• [What needs to be done]: Starting at the line that contains "kettle: none [210,83,277,168]" and stopping at the line that contains "fruit: present [456,392,525,463]", transcribe every line of the material below exactly; pictures stay out.

• [Extracted data]:
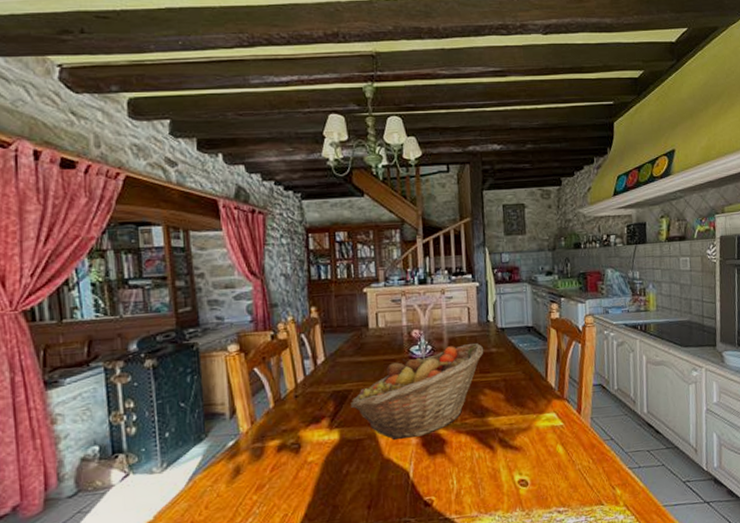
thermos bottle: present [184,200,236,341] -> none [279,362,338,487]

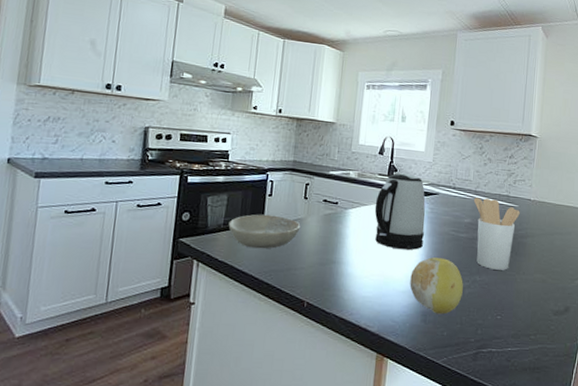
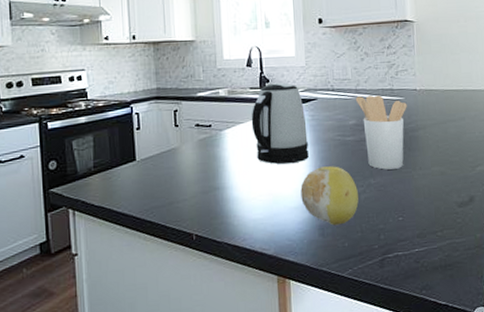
bowl: present [228,214,301,249] -> none [99,149,176,188]

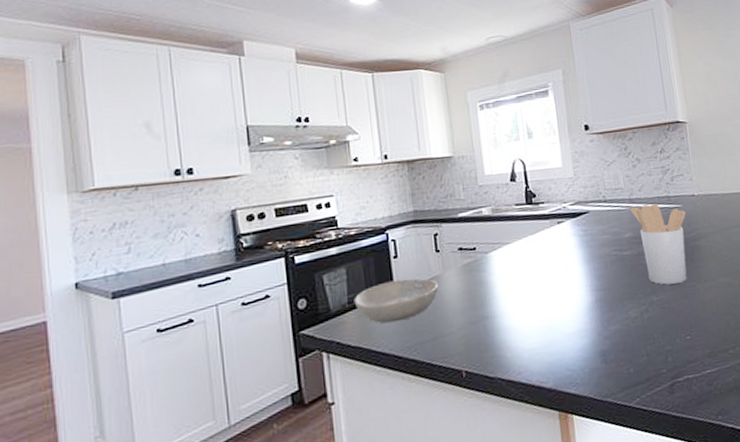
bowl: none [99,149,176,188] -> present [354,278,439,324]
kettle: present [251,83,309,165] -> none [518,196,584,287]
fruit: present [300,166,359,226] -> none [577,284,642,350]

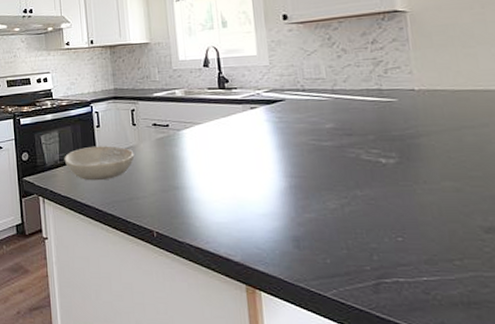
utensil holder: present [630,204,687,285] -> none [332,96,402,181]

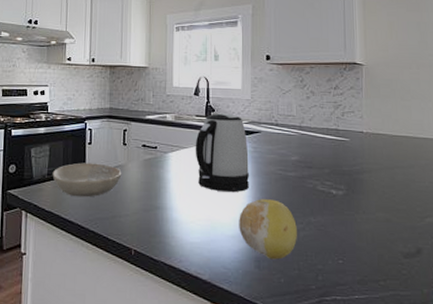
kettle: none [210,83,277,168] -> present [195,113,249,193]
fruit: none [269,173,342,239] -> present [239,199,297,260]

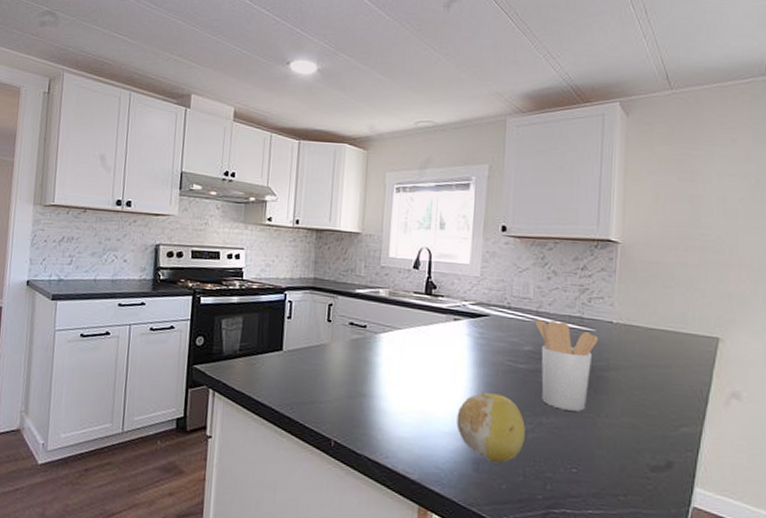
bowl: present [52,162,122,198] -> none [244,338,324,379]
kettle: present [195,113,249,193] -> none [410,291,474,384]
utensil holder: none [299,133,352,210] -> present [535,320,598,412]

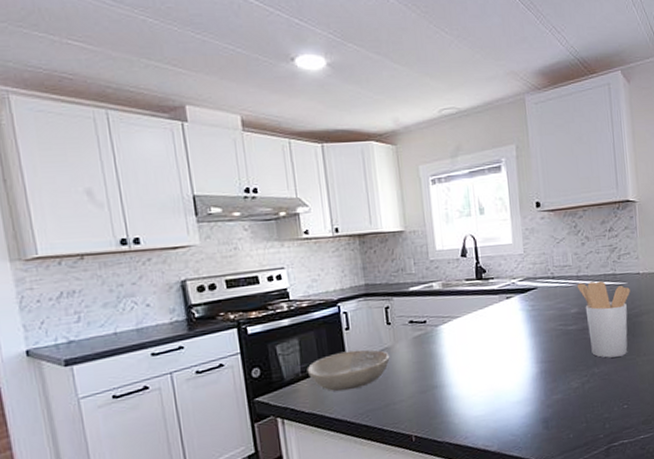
bowl: none [244,338,324,379] -> present [307,349,390,392]
fruit: present [456,392,525,463] -> none [522,357,583,418]

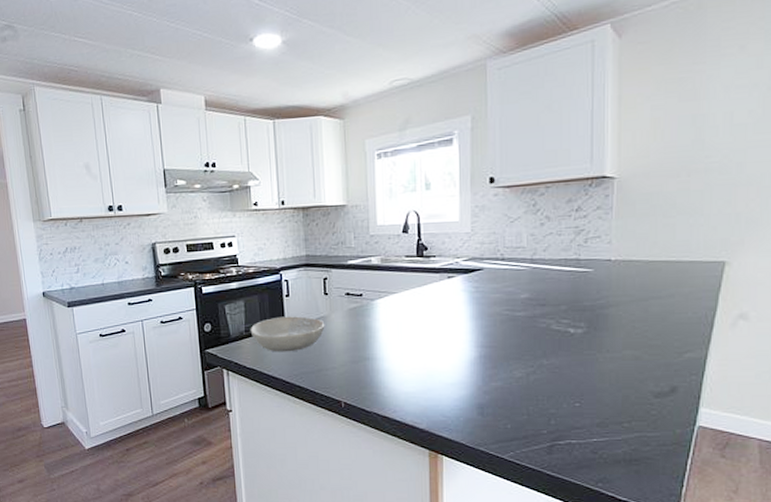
utensil holder: present [577,281,630,358] -> none [530,266,596,350]

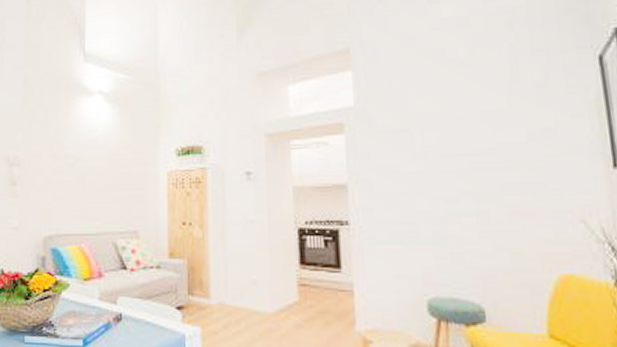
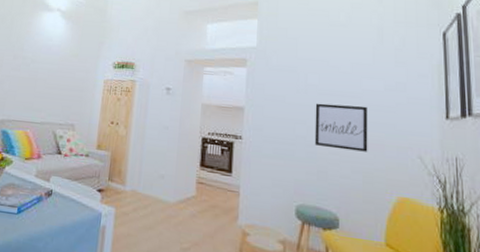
wall art: none [438,164,514,223] -> present [314,103,368,152]

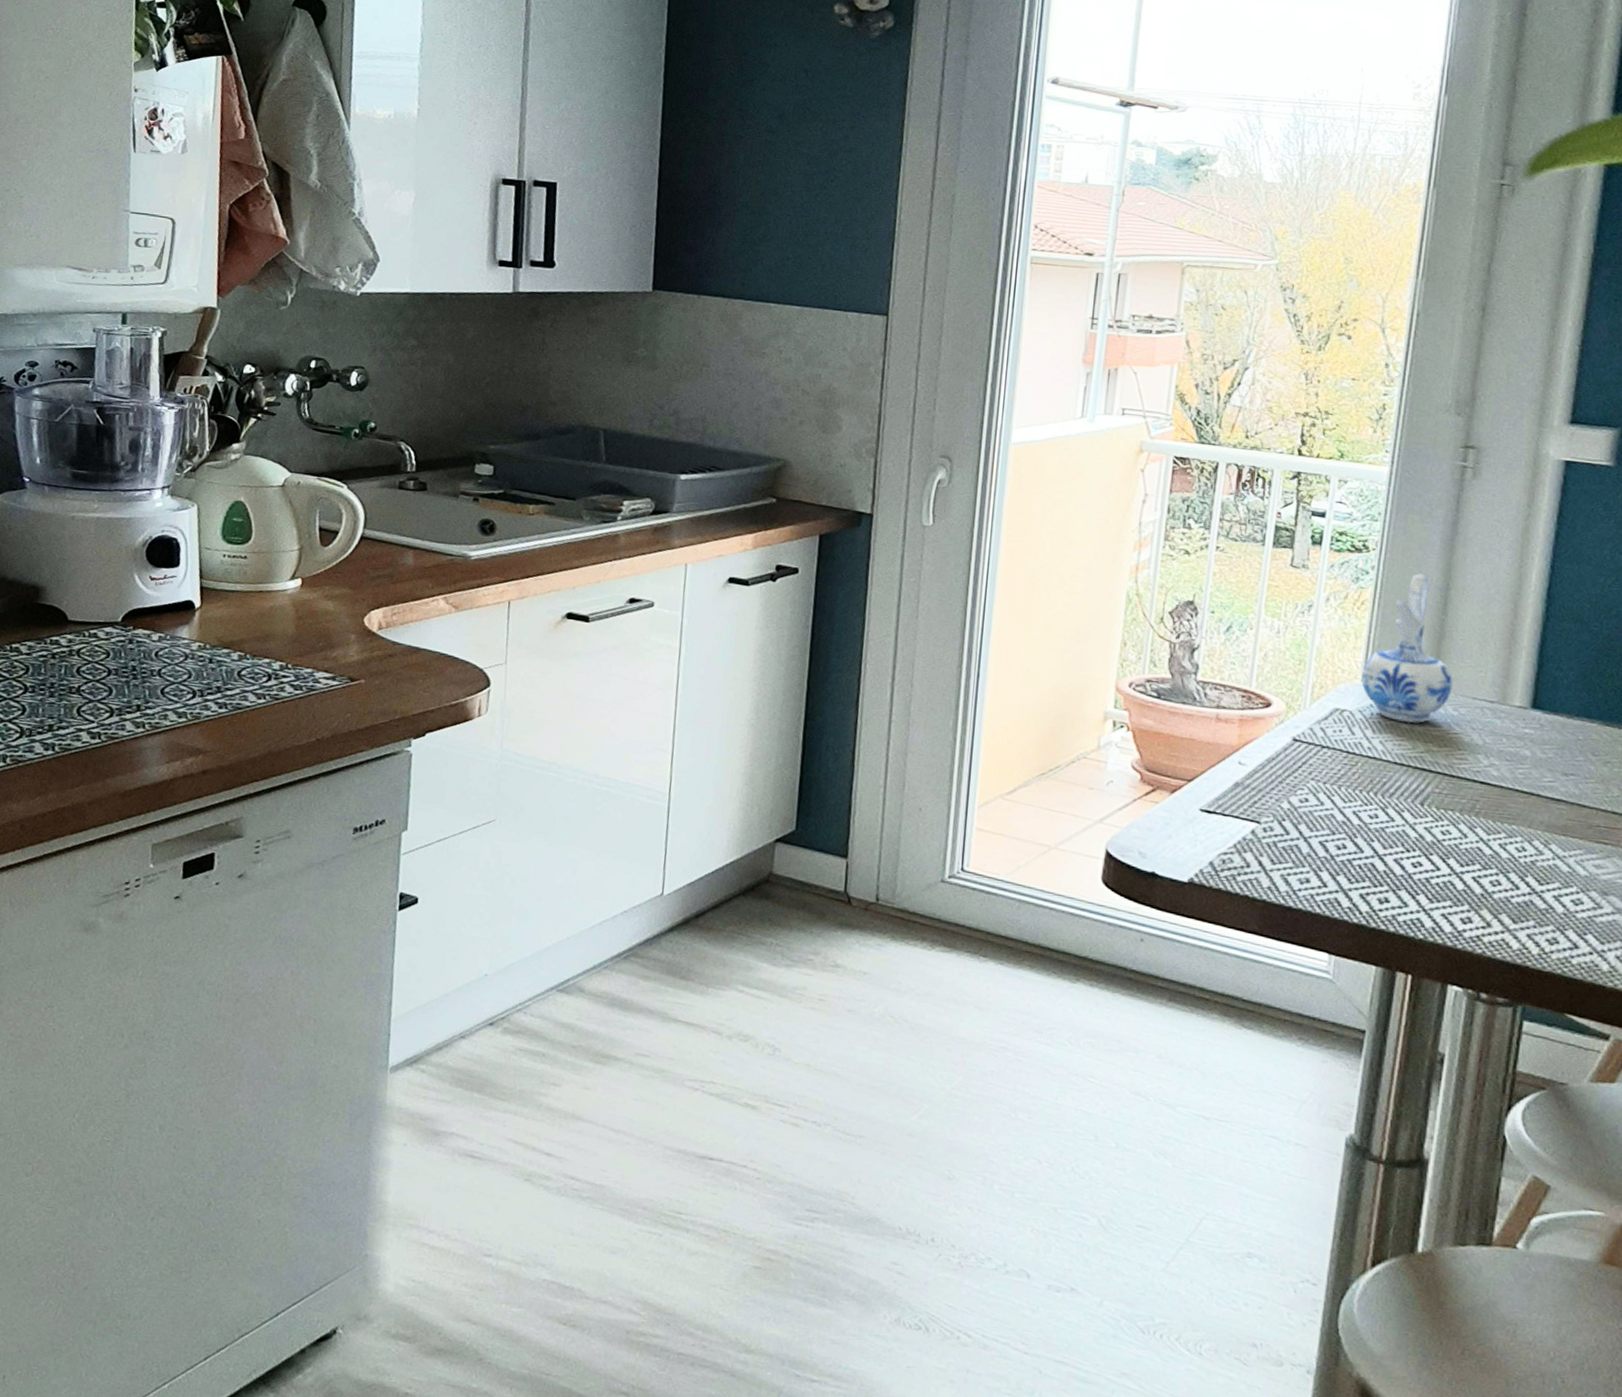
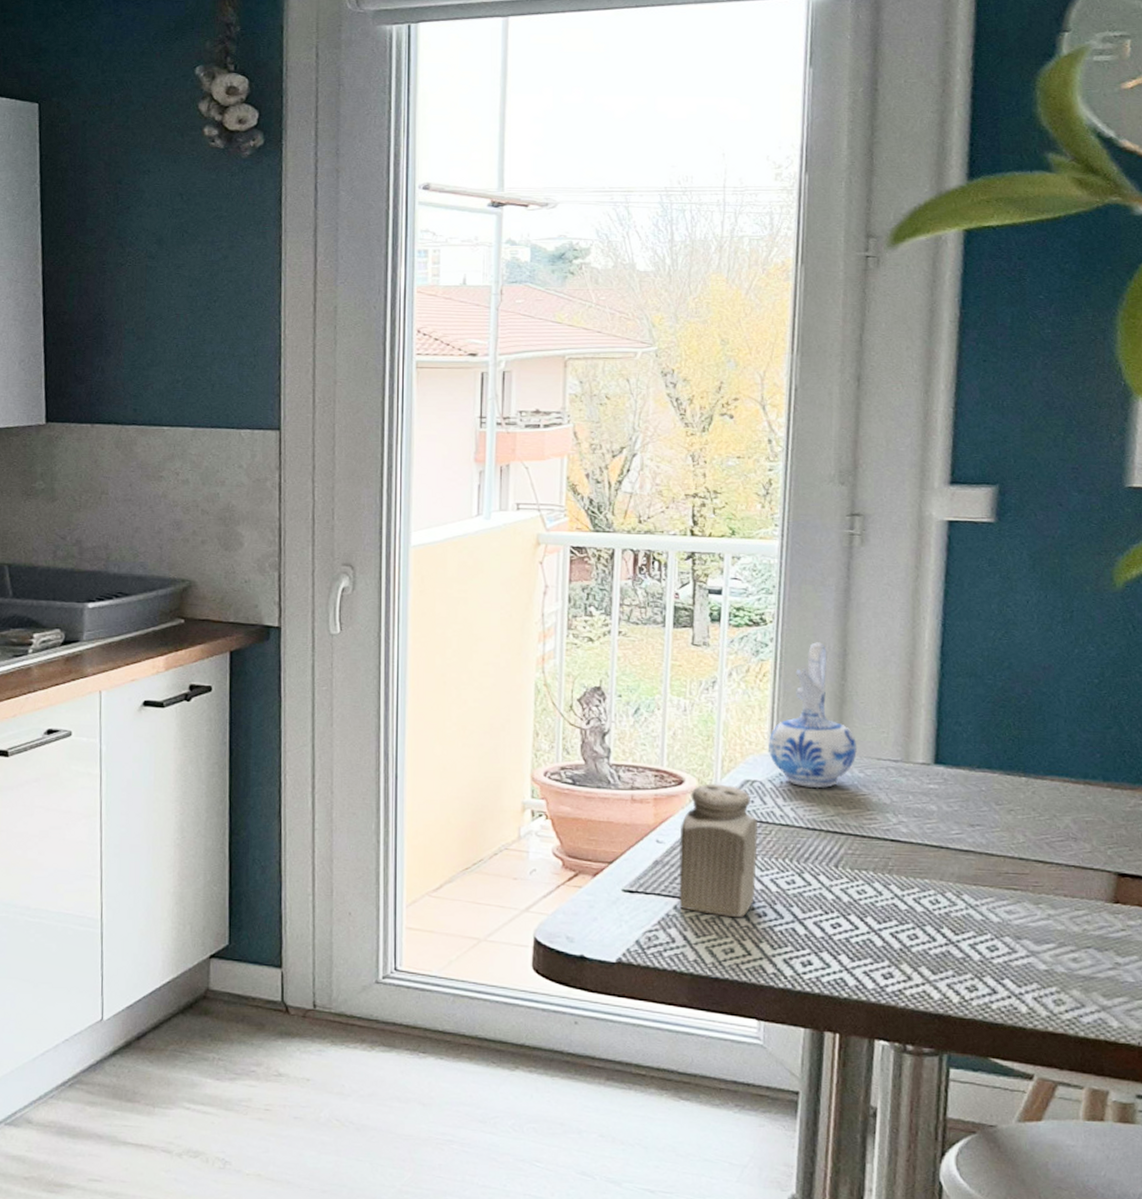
salt shaker: none [1257,708,1344,848] -> present [679,783,759,918]

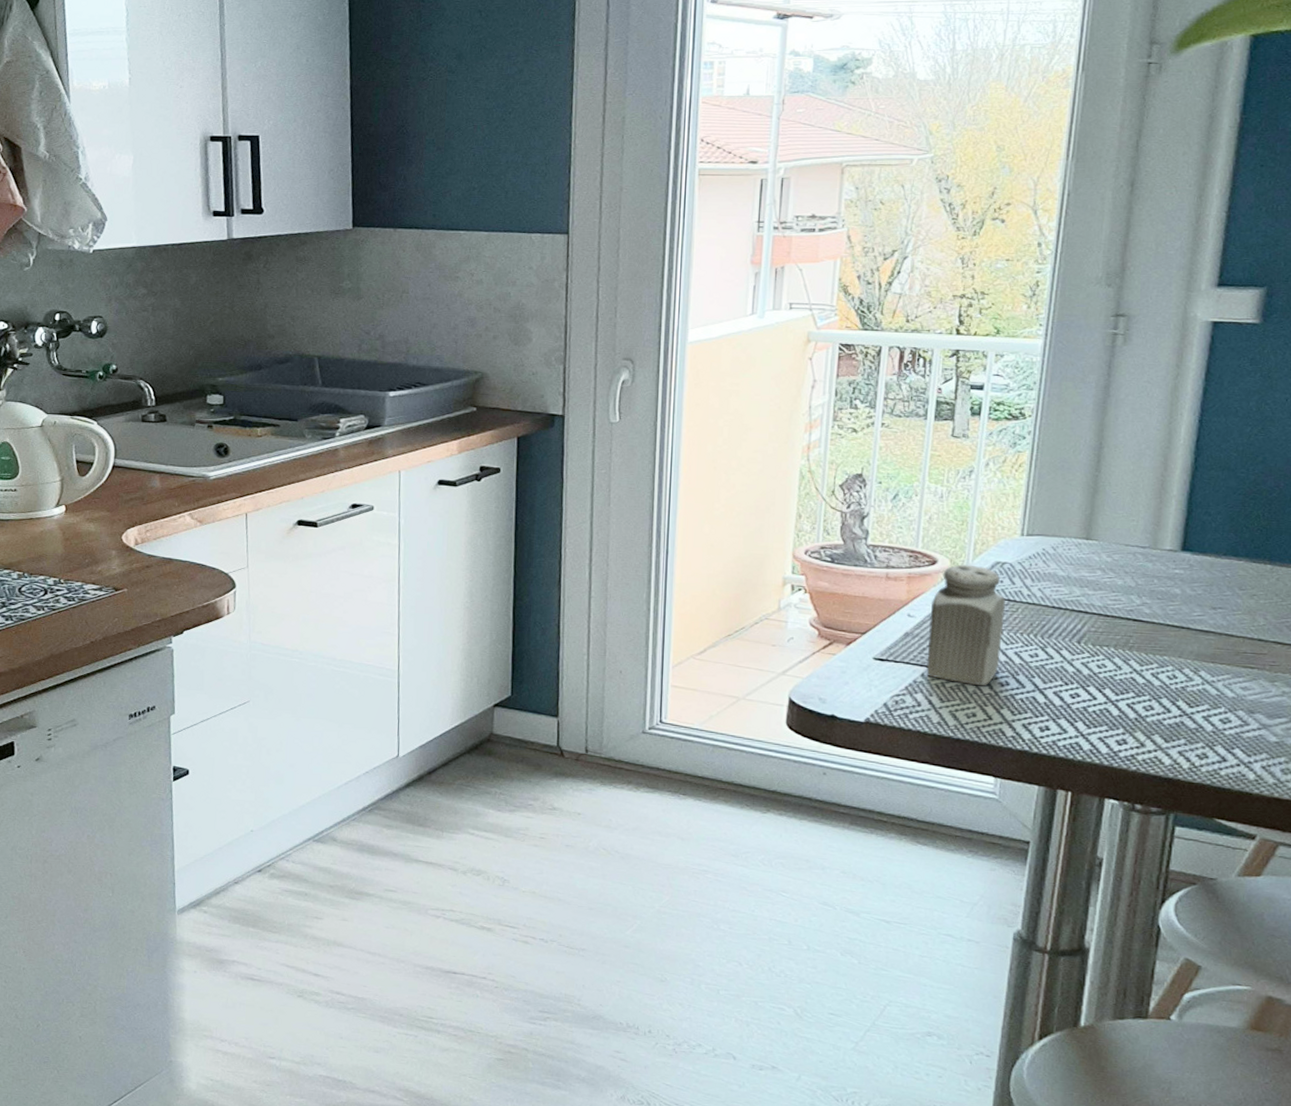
ceramic pitcher: present [769,642,857,789] -> none [1020,435,1106,571]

• [Your solution]:
kettle: none [210,83,277,168] -> present [195,113,249,193]
fruit: none [269,173,342,239] -> present [239,199,297,260]

bowl: present [52,162,122,198] -> none [244,338,324,379]
kettle: present [195,113,249,193] -> none [410,291,474,384]
utensil holder: none [299,133,352,210] -> present [535,320,598,412]

bowl: none [244,338,324,379] -> present [307,349,390,392]
fruit: present [456,392,525,463] -> none [522,357,583,418]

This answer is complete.